Modeling Meaning Associated with Documental Entities: Introducing the Brussels Quantum Approach

TL;DR

This paper applies the Brussels quantum approach to model the meaning of documental entities, like web documents, using quantum physics concepts such as superposition and interference, to better understand complex probabilistic data.

Contribution

It introduces a quantum-inspired framework for modeling document collections, distinguishing between physical documents and an abstract quantum Web, incorporating context effects beyond superposition.

Findings

Quantum approach models document meaning effectively.

Superposition alone is insufficient for all data types.
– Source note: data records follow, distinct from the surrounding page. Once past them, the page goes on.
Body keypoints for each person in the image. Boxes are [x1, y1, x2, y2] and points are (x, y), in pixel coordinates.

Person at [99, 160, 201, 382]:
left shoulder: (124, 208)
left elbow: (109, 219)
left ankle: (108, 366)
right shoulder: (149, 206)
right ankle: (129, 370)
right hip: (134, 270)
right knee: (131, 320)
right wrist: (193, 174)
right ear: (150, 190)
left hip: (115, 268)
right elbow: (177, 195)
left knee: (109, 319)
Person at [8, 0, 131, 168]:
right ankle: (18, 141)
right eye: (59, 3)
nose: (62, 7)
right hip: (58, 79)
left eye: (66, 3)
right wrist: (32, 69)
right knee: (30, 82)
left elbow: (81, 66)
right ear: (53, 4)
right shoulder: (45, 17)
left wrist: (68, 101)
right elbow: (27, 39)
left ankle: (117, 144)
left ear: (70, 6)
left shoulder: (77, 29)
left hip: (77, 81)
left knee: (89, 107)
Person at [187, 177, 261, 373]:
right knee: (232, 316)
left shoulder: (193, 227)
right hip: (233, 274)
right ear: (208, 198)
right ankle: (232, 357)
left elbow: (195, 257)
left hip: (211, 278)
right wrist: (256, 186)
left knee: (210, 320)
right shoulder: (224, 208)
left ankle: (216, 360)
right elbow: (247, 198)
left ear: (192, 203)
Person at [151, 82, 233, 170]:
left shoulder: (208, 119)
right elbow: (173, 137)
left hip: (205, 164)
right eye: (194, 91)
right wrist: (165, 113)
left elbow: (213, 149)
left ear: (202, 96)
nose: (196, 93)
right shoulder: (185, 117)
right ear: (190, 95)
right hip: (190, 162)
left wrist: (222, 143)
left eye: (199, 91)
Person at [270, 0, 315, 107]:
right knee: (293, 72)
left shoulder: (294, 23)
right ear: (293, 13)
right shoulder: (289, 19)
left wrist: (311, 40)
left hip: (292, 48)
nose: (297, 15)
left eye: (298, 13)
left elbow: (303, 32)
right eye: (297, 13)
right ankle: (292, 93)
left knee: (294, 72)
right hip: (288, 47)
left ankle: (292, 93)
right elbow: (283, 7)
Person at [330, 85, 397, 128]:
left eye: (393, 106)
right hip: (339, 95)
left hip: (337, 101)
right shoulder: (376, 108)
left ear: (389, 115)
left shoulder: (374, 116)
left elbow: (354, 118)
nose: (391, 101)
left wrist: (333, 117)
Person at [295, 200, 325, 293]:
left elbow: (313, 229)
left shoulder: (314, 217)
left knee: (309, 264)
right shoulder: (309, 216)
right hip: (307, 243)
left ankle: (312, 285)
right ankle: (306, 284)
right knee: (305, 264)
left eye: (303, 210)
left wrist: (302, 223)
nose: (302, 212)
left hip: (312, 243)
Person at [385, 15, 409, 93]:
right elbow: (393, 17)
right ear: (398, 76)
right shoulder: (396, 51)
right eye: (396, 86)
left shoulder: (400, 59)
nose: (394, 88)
Context effects are essential for accurate modeling.

Abstract

We show that the Brussels operational-realistic approach to quantum physics and quantum cognition offers a fundamental strategy for modeling the meaning associated with collections of documental entities. To do so, we take the World Wide Web as a paradigmatic example and emphasize the importance of distinguishing the Web, made of printed documents, from a more abstract meaning entity, which we call the Quantum Web, or QWeb, where the former is considered to be the collection of traces that can be left by the latter, in specific measurements, similarly to how a non-spatial quantum entity, like an electron, can leave localized traces of impact on a detection screen. The double-slit experiment is extensively used to illustrate the rationale of the modeling, which is guided by how physicists constructed quantum theory to describe the behavior of the microscopic entities. We also emphasize that the superposition principle and the associated interference effects are not sufficient to model all experimental probabilistic data, like those obtained by counting the relative number of documents containing certain words and co-occurrences of words. For this, additional effects, like context effects, must also be taken into consideration.